=== Section Start ===

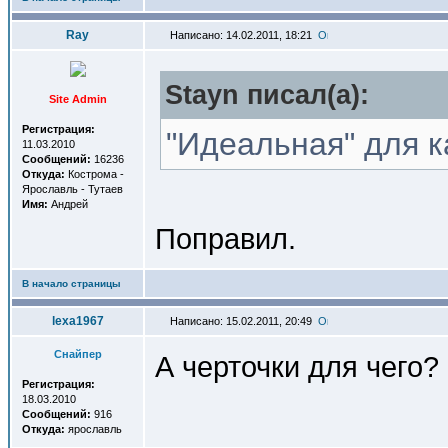
Ray
Написано: 14.02.2011, 18:21
Stayn писал(a):
Site Admin
Регистрация:
"Идеальная" для как
11.03.2010
Сообщений:
16236
Откуда:
Кострома -
Ярославль - Тутаев
Имя:
Андрей
Поправил.
В начало страницы
lexa1967
Написано: 15.02.2011, 20:49
Снайпер
А черточки для чего?
Регистрация:
18.03.2010
Сообщений:
916
Откуда:
ярославль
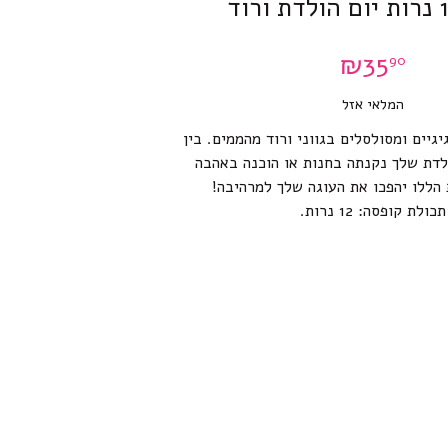
₪
35
90
המלאי אזל
יגיים ומסולסלים בגווני ורוד מהממים. בין
לדת שלך נקנתה בחנות או הוכנה באהבה
הללו יהפכו את העוגה שלך למרהיבה!
תכולת קופסה: 12 נרות.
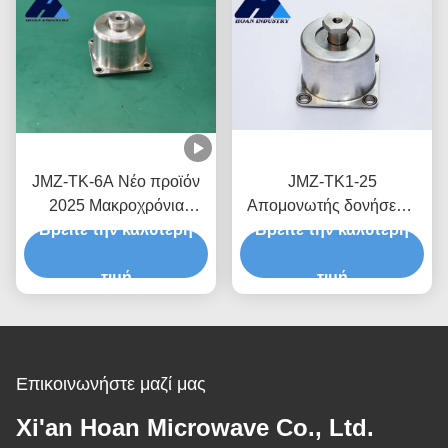
JMZ-TK-6A Νέο προϊόν
JMZ-TK1-25
2025 Μακροχρόνια
Απομονωτής δονήσεων
απομόνωση δονήσεων
Βρείτε την καλύτερη
ευρύ φάσμα εφαρμογών
Βρείτε την καλύτερη
Απομόνωση ελαστικών
για διάφορους
ταιριάζει με τον
τιμή
βιομηχανικούς τομείς και
τιμή
περισσότερο
συστήματα
τυποποιημένο εξοπλισμό
Επικοινωνήστε μαζί μας
Xi'an Hoan Microwave Co., Ltd.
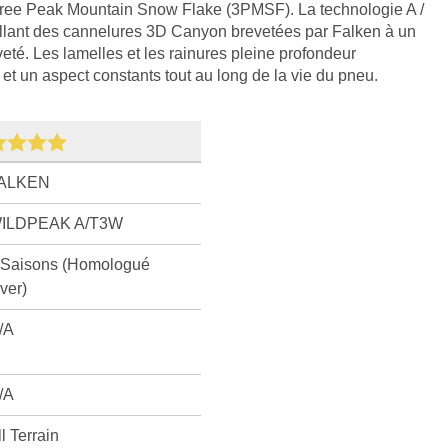
hree Peak Mountain Snow Flake (3PMSF). La technologie A /
llant des cannelures 3D Canyon brevetées par Falken à un
veté. Les lamelles et les rainures pleine profondeur
t un aspect constants tout au long de la vie du pneu.
ALKEN
ILDPEAK A/T3W
 Saisons (Homologué
iver)
/A
/A
ll Terrain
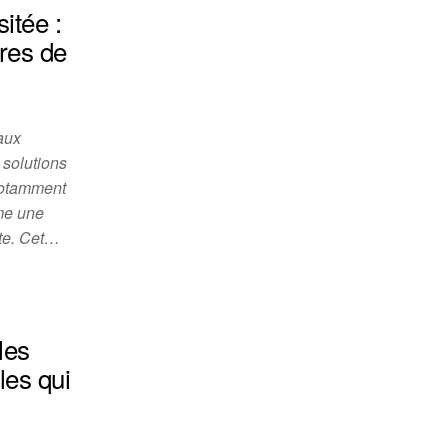
itée :
ères de
aux
 solutions
 notamment
me une
rte. Cet…
 les
es qui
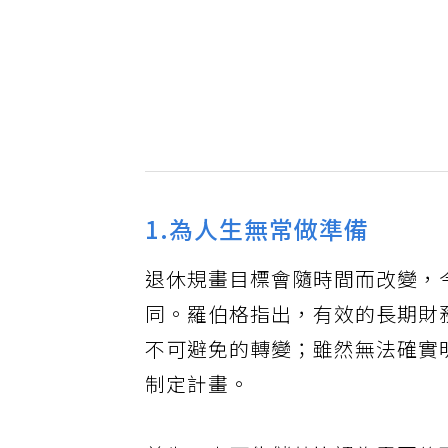
1.為人生無常做準備
退休規畫目標會隨時間而改變，今
同。羅伯格指出，有效的長期財
不可避免的轉變；雖然無法確實
制定計畫。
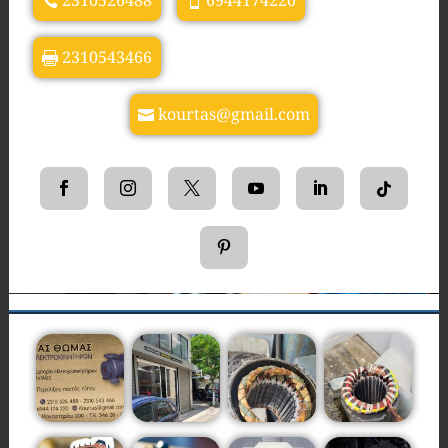
2310526488
6944174220
2310543466
kourtas@gmail.com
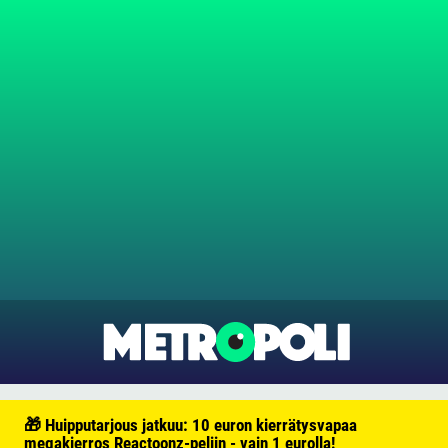
🎁 Huipputarjous jatkuu: 10 euron kierrätysvapaa
megakierros Reactoonz-peliin - vain 1 eurolla!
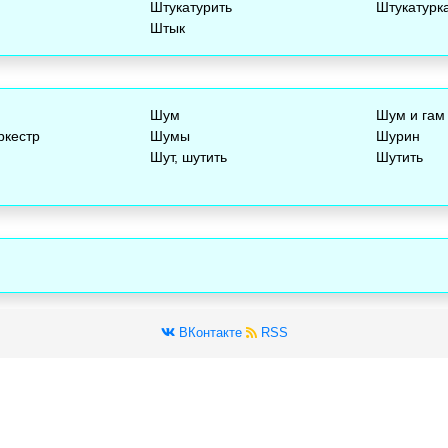
Штукатурить
Штукатурк
Штык
Шум
Шум и гам
ркестр
Шумы
Шурин
Шут, шутить
Шутить
ВКонтакте
RSS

=== Section End ===

Which of the lines above mention the word "δονήσεων"? Pull those lines out.

Απομονωτής δονήσεων
απομόνωση δονήσεων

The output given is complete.